= PARTS OF THE EXERCISE =
• a. List every suffix that the Turkish suffixes thread says never changes or mutates.
• b. Answer these from the Turkish suffixes thread:
(i) What does the "cık/cik" suffix do to a word?
(ii) Which poster is quoted as saying, in #4, that you only look at the last syllable?
(iii) What Turkish word means "my eyes"?
• c. Write out the passage of the Turkish suffixes thread that begins with the words containing "You can use" and ends with "Hope this helped!".

= TEXT FOR ANALYSIS =
━━━━

It might happen in verbs as well.

Bekle- = wait
Bekliyorum = I'm waiting._

b) When consonants fall
----> As far as I know, it only happens when the word gets the "cık/cik" suffix. What is "cık/cik" suffix? It makes the word look cute. 

_Ufak = Little/Petite
Ufacık = Teeny-weeny_
When you say "something is ufacık" it might mean "very little" or "Awww, it's so smalll look at that it's so cute!!"

You can use this "cık/cik" suffix with every single noun in Turkish, it may sometimes be informal but it always works."
It may sometimes be derogatory as well but it still wouldn't be rude, depends.

Extra information: The following suffixes never ever change or mutate

*"-ki, -yor, -gil, -ken"*

Hope this helped!


----------



## entangledbank

The basic principle is that _suffixes_ harmonize with the one _previous_ syllable. It doesn't apply to later words in the sentence, only to suffixes attached to one word.

As Rallino says in #4, you only look at the last syllable: _kitap_ ~ _kitaplar_ (look at the _a_, not the _i_ before it).

Each suffix follows this rule _separately_. The suffix for "my" is -_im/ım/um/üm_, so _göz_ "eye" selects -_üm_: _gözüm_ "my eye". The plural suffix is _-ler/lar_, so "eyes" is _gözler_. The word for "my eyes" attaches the "my" suffix to this, and only looks at the last syllable, which has _-e-_. So "my eyes" is _gözlerim_. The suffix _-im_ is only affected by the previous syllable, _-ler_, not by the earlier _ö_.

━━━━

Collection entries

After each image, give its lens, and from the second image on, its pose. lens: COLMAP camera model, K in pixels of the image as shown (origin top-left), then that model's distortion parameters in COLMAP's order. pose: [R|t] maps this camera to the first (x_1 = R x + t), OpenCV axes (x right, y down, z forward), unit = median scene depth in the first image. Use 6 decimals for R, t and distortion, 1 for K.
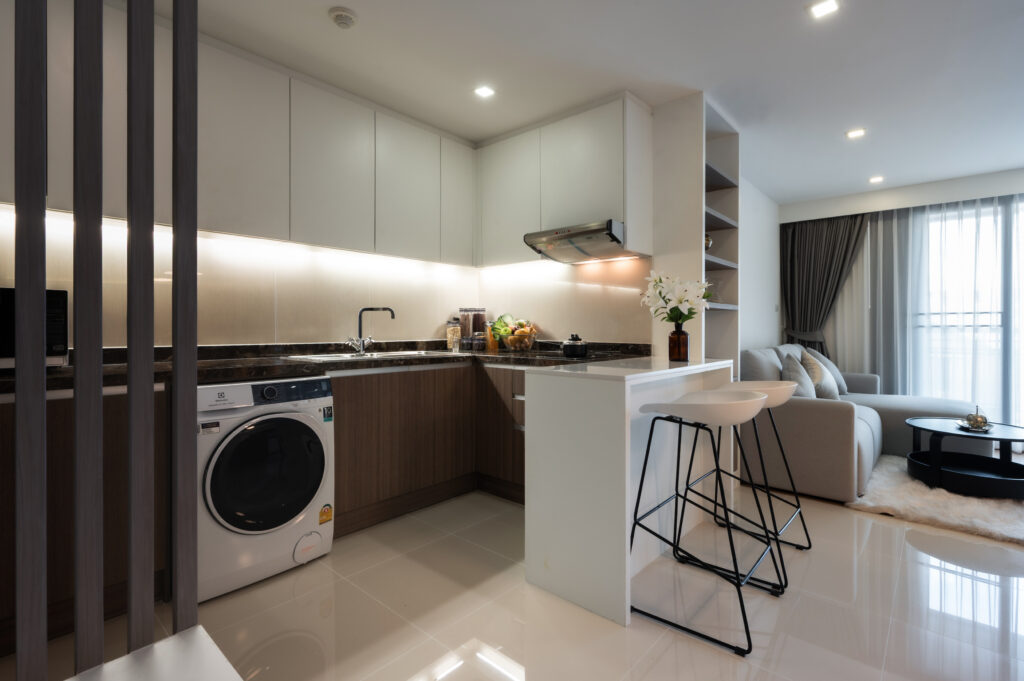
lens RADIAL K [[474.0, 0, 521.7], [0, 474.0, 328.3], [0, 0, 1]] dist [0.000209, -0.000918]
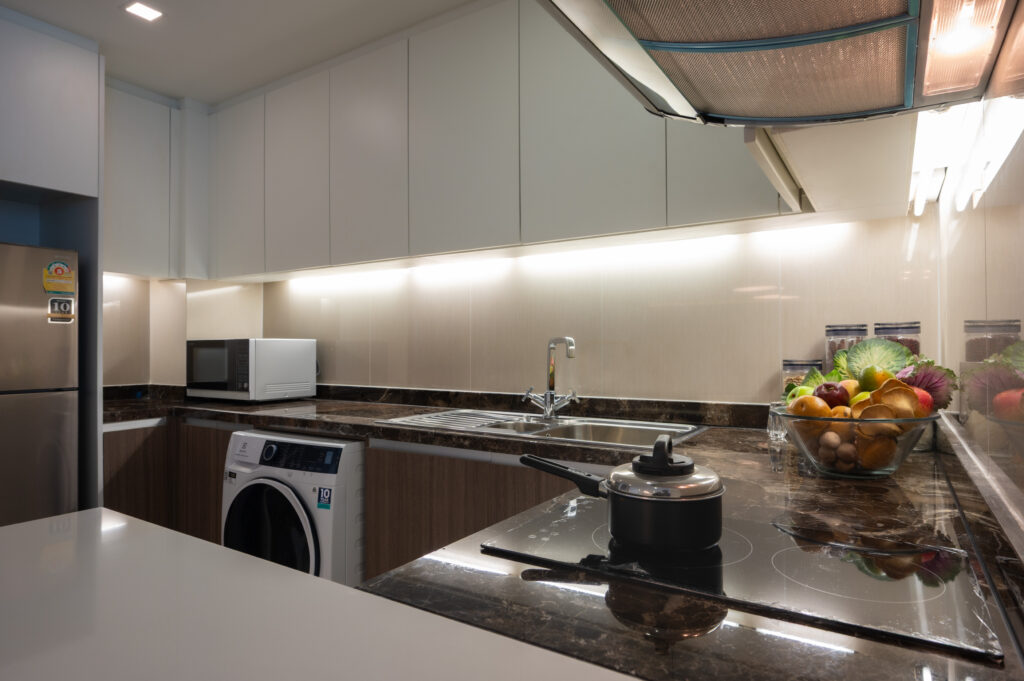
lens RADIAL K [[580.3, 0, 521.3], [0, 580.3, 343.0], [0, 0, 1]] dist [0.006317, 0.000290]
pose [[0.144450, -0.010197, -0.989460, 0.306737], [0.002201, 0.999948, -0.009984, -0.025678], [0.989510, -0.000735, 0.144465, 0.725699]]
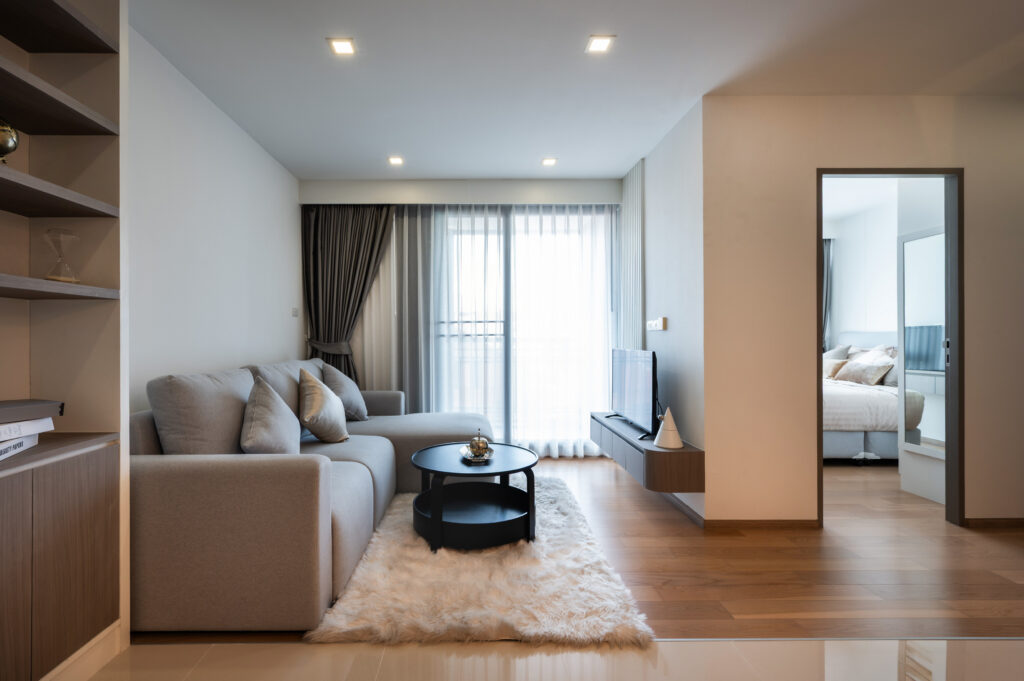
lens RADIAL K [[474.0, 0, 480.0], [0, 474.0, 339.7], [0, 0, 1]] dist [0.000209, -0.000918]
pose [[0.748367, -0.004204, 0.663271, 0.375862], [0.005884, 0.999983, -0.000301, 0.006124], [-0.663259, 0.004128, 0.748379, 0.343404]]
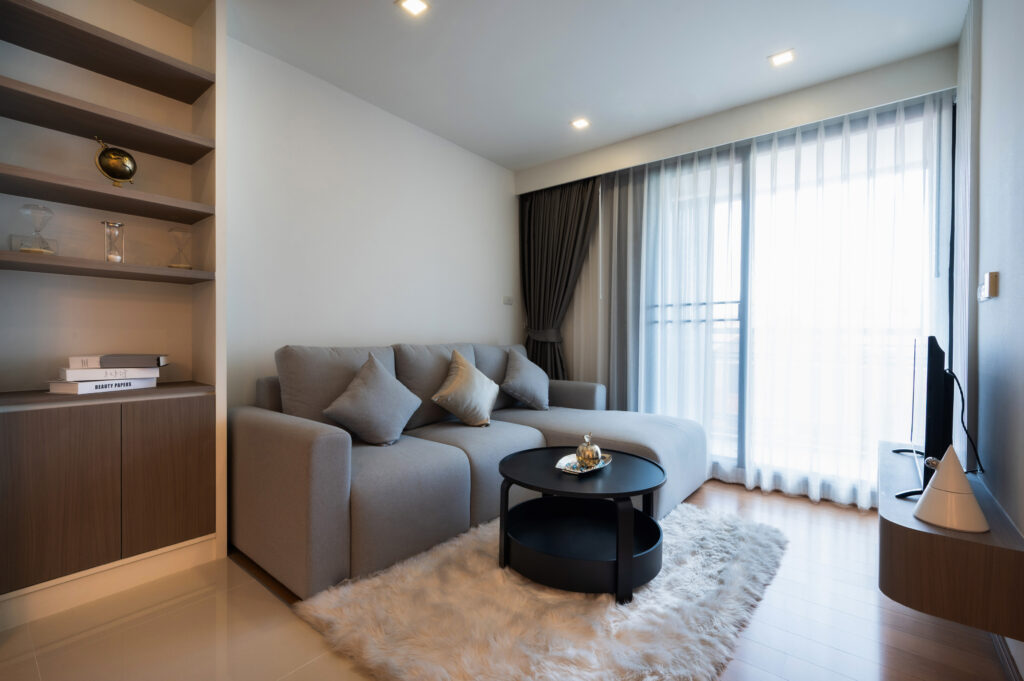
lens RADIAL K [[451.1, 0, 505.4], [0, 451.1, 345.4], [0, 0, 1]] dist [-0.002683, -0.001316]
pose [[0.999654, 0.006897, 0.025366, 0.762901], [-0.007204, 0.999901, 0.012052, 0.035840], [-0.025280, -0.012231, 0.999606, 0.361994]]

━━━━

= WRITTEN RESPONSES =
• a. -ki, -yor, -gil, -ken

• b.
(i) It makes the word look cute.
(ii) Rallino
(iii) Gözlerim

• c.
You can use this "cık/cik" suffix with every single noun in Turkish, it may sometimes be informal but it always works."
It may sometimes be derogatory as well but it still wouldn't be rude, depends.

Extra information: The following suffixes never ever change or mutate

*"-ki, -yor, -gil, -ken"*

Hope this helped!